必要な作業 1
記録のうち、「в честь преподобного」を含む行から「我和她初相識，了解不深，所以不懂如何開」を含む行までを、両端の行も含めて書き直してください。その際、「Smartphone」を「Tablet」に置き換え、ほかはすべてそのままにし、画像は回答に入れないでください。

————

不動産は金融資産と比べて、個別性が強く、法律の適用、価格の決め方、課税方法、譲渡をした際の取り扱いなどやや煩雑になります。金融資産運用の章と同様に難しい分野となりますが、次章の相続と合わせて学習すればわかりやすい分野ともいえます。
完全に理解できなくてもどんどん先に進み、あとで再度復習する時間を設けましょう。また、不動産の取引と不動産の譲渡時の税金は頻出事項ですので、優先して学習しましょう。
注意
※合格に必要なところだけをピックアップ。とにかく試験に合格したい方向け。(主に学科対策。)
※2021年10月1日時点の法令を根拠とする。
不動産の見方(重要度★★★★☆)
不動産登記
法務局によって管理されている土地や建物についての情報を集めたもの。一般に公開されており、登記事項証明書は誰でも取得が可能。
不動産登記簿
表示の登記 | 表題部 | 土地・建物の物理的現況(所在地、地番、家屋番号、地積、面積※等) |
権利の登記 | 甲区 乙区 | 所有権に関する事項(買戻特約、差押え、所有権登記・移転等) 所有権以外に関する事項(抵当権、根抵当権、地上権等の物権) |
※分譲マンション(区分所有)の場合、登記簿の表題部に記載される床面積は内法面積であり、通常の面積(壁芯面積)とは異なるのが一般的。
内法面積:壁の内側部分のみで測定した面積のことであり、実際に居住するスペース。
壁芯面積:壁の厚さの中心部分を結んだ線で測定した面積。
不動産登記簿の登記事項は頻出。(表題部、甲区、乙区の入れ替え等)
公図
不動産登記法第14条では「登記所は、地図及び建物所在図を備え付けるものとする。」と定めており(14条地図)、この地図は正確な測量で作成しなければならないので、この地図が備えられるまでこれに代えて地図に準ずる図面を備え付けることが必要となり、その1つが公図。公図は旧土地台帳法によって保管されていた土地台帳附属地図であり、明治の地租改正に起源を持つ図面のため、正確性に欠ける。
登記の効力
対抗力はあるが公信力はない。
対抗力
自分の権利を第三者に対して主張できる権利。

————

必要な作業 2
不動産に関するページ抜粋で、表題部に記載される土地・建物の物理的現況として挙げられている項目をすべて列挙してください。

————

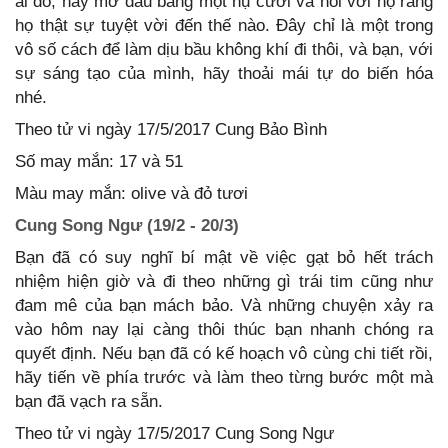
ai đó, hãy mở đầu bằng một nụ cười và nói với họ rằng
họ thật sự tuyệt vời đến thế nào. Đây chỉ là một trong
vô số cách để làm dịu bầu không khí đi thôi, và bạn, với
sự sáng tạo của mình, hãy thoải mái tự do biến hóa
nhé.
Theo tử vi ngày 17/5/2017 Cung Bảo Bình
Số may mắn: 17 và 51
Màu may mắn: olive và đỏ tươi
Cung Song Ngư (19/2 - 20/3)
Bạn đã có suy nghĩ bí mật về việc gạt bỏ hết trách
nhiệm hiện giờ và đi theo những gì trái tim cũng như
đam mê của bạn mách bảo. Và những chuyện xảy ra
vào hôm nay lại càng thôi thúc bạn nhanh chóng ra
quyết định. Nếu bạn đã có kế hoạch vô cùng chi tiết rồi,
hãy tiến về phía trước và làm theo từng bước một mà
bạn đã vạch ra sẵn.
Theo tử vi ngày 17/5/2017 Cung Song Ngư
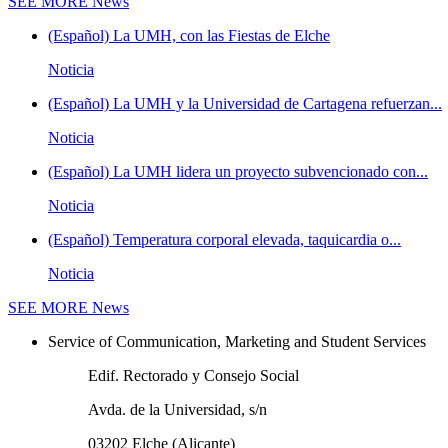
SEE MORE
News
(Español) La UMH, con las Fiestas de Elche
Noticia
(Español) La UMH y la Universidad de Cartagena refuerzan...
Noticia
(Español) La UMH lidera un proyecto subvencionado con...
Noticia
(Español) Temperatura corporal elevada, taquicardia o...
Noticia
SEE MORE
News
Service of Communication, Marketing and Student Services
Edif. Rectorado y Consejo Social
Avda. de la Universidad, s/n
03202 Elche (Alicante)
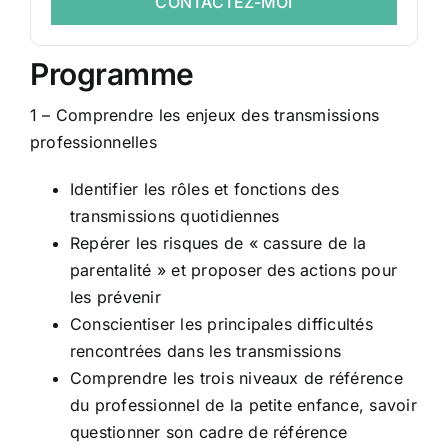
CONTACTEZ-MOI
Programme
1 – Comprendre les enjeux des transmissions
professionnelles
Identifier les rôles et fonctions des
transmissions quotidiennes
Repérer les risques de « cassure de la
parentalité » et proposer des actions pour
les prévenir
Conscientiser les principales difficultés
rencontrées dans les transmissions
Comprendre les trois niveaux de référence
du professionnel de la petite enfance, savoir
questionner son cadre de référence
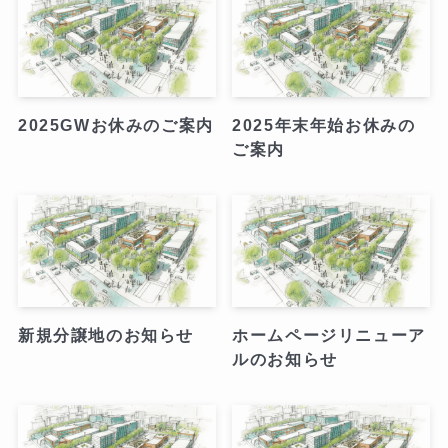
2025GWお休みのご案内
2025年末年始お休みの
ご案内
新規分譲地のお知らせ
ホームページリニューア
ルのお知らせ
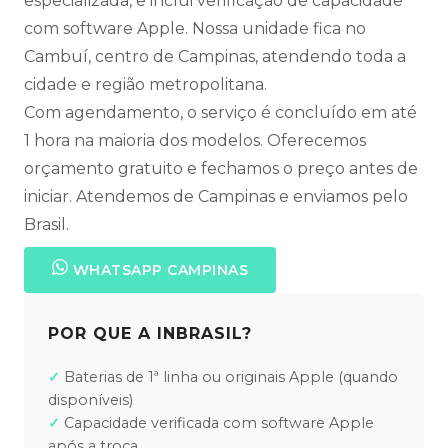
especializada, e inclui verificação de capacidade
com software Apple. Nossa unidade fica no
Cambuí, centro de Campinas, atendendo toda a
cidade e região metropolitana.
Com agendamento, o serviço é concluído em até
1 hora na maioria dos modelos. Oferecemos
orçamento gratuito e fechamos o preço antes de
iniciar. Atendemos de Campinas e enviamos pelo
Brasil.
WHATSAPP CAMPINAS
POR QUE A INBRASIL?
Baterias de 1ª linha ou originais Apple (quando
disponíveis)
Capacidade verificada com software Apple
após a troca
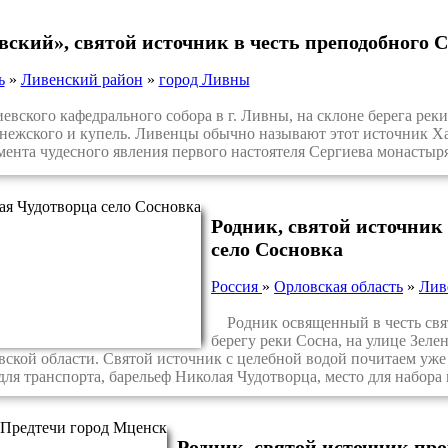
ский», святой источник в честь преподобного 
ь
»
Ливенский район
»
город Ливны
ского кафедрального собора в г. Ливны, на склоне берега реки 
нежского и купель. Ливенцы обычно называют этот источник Ха
ента чудесного явления первого настоятеля Сергиева монастыря
Родник, святой источник
село Сосновка
Россия
»
Орловская область
»
Лив
Родник освященный в честь свят
берегу реки Сосна, на улице Зеле
ской области. Святой источник с целебной водой почитаем уже 
для транспорта, барельеф Николая Чудотворца, место для набора 
Родник, святой источник пр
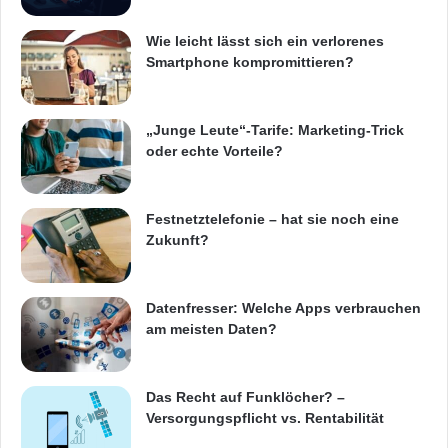
p
r
Wie leicht lässt sich ein verlorenes
e
Smartphone kompromittieren?
i
s
g
„Junge Leute“-Tarife: Marketing-Trick
e
oder echte Vorteile?
k
r
ö
Festnetztelefonie – hat sie noch eine
n
Zukunft?
t
e
n
?
Datenfresser: Welche Apps verbrauchen
C
am meisten Daten?
o
n
t
Das Recht auf Funklöcher? –
r
Versorgungspflicht vs. Rentabilität
a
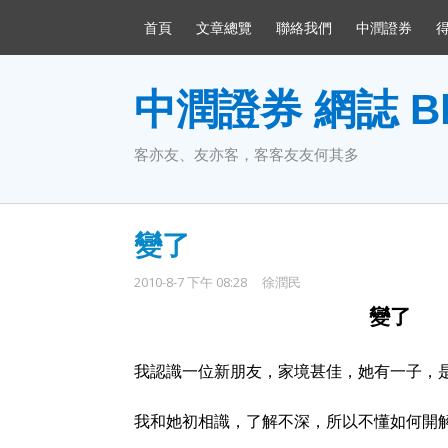
首頁
文章總覽
聯絡我們
中潤證券
中潤證券 網誌 Bl
客亦友、友亦客，客客友友何其多
變了
2010-8-7 下午 08:28
徐潤民
變了
我認識一位新朋友，家境甚佳，她有一子，
我和她初相識，了解不深，所以不懂如何開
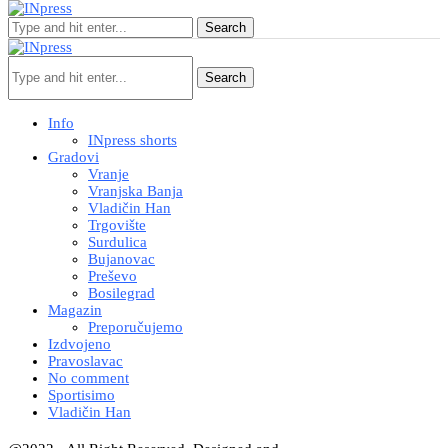
Search
Search
Info
INpress shorts
Gradovi
Vranje
Vranjska Banja
Vladičin Han
Trgovište
Surdulica
Bujanovac
Preševo
Bosilegrad
Magazin
Preporučujemo
Izdvojeno
Pravoslavac
No comment
Sportisimo
Vladičin Han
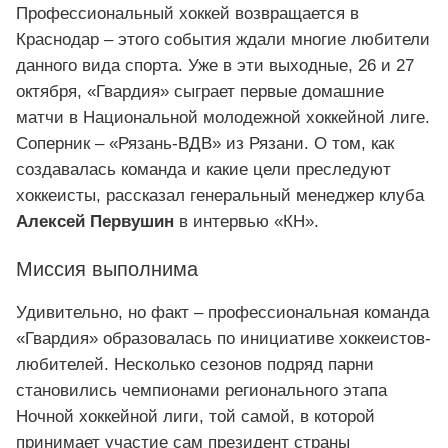
Профессиональный хоккей возвращается в
Краснодар – этого события ждали многие любители
данного вида спорта. Уже в эти выходные, 26 и 27
октября, «Гвардия» сыграет первые домашние
матчи в Национальной молодежной хоккейной лиге.
Соперник – «Рязань-ВДВ» из Рязани. О том, как
создавалась команда и какие цели преследуют
хоккеисты, рассказал генеральный менеджер клуба
Алексей Первушин
в интервью «КН».
Миссия выполнима
Удивительно, но факт – профессиональная команда
«Гвардия» образовалась по инициативе хоккеистов-
любителей. Несколько сезонов подряд парни
становились чемпионами регионального этапа
Ночной хоккейной лиги, той самой, в которой
принимает участие сам президент страны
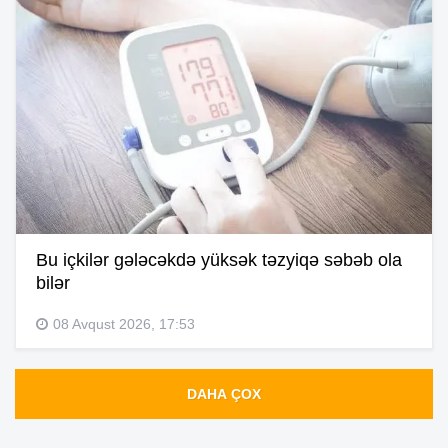
Bu içkilər gələcəkdə yüksək təzyiqə səbəb ola
bilər
08 Avqust 2026, 17:53
DAHA ÇOX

————

記述回答 1
ский», святой источник в честь преподобного 
ь
»
Ливенский район
»
город Ливны
ского кафедрального собора в г. Ливны, на склоне берега реки 
нежского и купель. Ливенцы обычно называют этот источник Ха
ента чудесного явления первого настоятеля Сергиева монастыря
Родник, святой источник
село Сосновка
Россия
»
Орловская область
»
Лив
Родник освященный в честь свят
берегу реки Сосна, на улице Зеле
ской области. Святой источник с целебной водой почитаем уже 
для транспорта, барельеф Николая Чудотворца, место для набора 
Родник, святой источник пр
p
r
Wie leicht lässt sich ein verlorenes
e
Tablet kompromittieren?
i
s
g
„Junge Leute“-Tarife: Marketing-Trick
e
oder echte Vorteile?
k
r
ö
Festnetztelefonie – hat sie noch eine
n
Zukunft?
t
e
n
?
Datenfresser: Welche Apps verbrauchen
C
am meisten Daten?
o
n
t
Das Recht auf Funklöcher? –
r
Versorgungspflicht vs. Rentabilität
a
首頁
文章總覽
聯絡我們
中潤證券
中潤證券 網誌 Bl
客亦友、友亦客，客客友友何其多
變了
2010-8-7 下午 08:28
徐潤民
變了
我認識一位新朋友，家境甚佳，她有一子，
我和她初相識，了解不深，所以不懂如何開

記述回答 2
所在地、地番、家屋番号、地積、面積